• [WHAT THIS TASK INVOLVES] Give back every entry precisely as written, without any of the images.

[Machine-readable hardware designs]
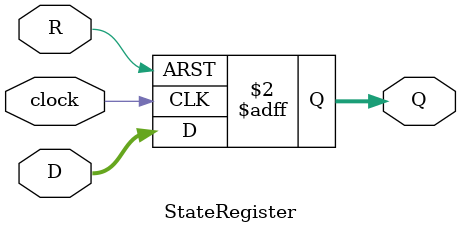
<source format=v>
module StateRegister (Q, D, R, clock);
	parameter N = 8; // number of bits
	output reg [N-1:0]Q; // registered output
	input [N-1:0]D; // data input
	input R; // positive logic asynchronous reset
	input clock; // positive edge clock
	
	always @(posedge clock or posedge R) begin
		if(R)
			Q <= 0;
		else
			Q <= D;
	end
endmodule
</source>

• [ANSWER TO THE PROBLEM]
<source format=v>
module StateRegister (Q, D, R, clock);
	parameter N = 8; // number of bits
	output reg [N-1:0]Q; // registered output
	input [N-1:0]D; // data input
	input R; // positive logic asynchronous reset
	input clock; // positive edge clock
	
	always @(posedge clock or posedge R) begin
		if(R)
			Q <= 0;
		else
			Q <= D;
	end
endmodule
</source>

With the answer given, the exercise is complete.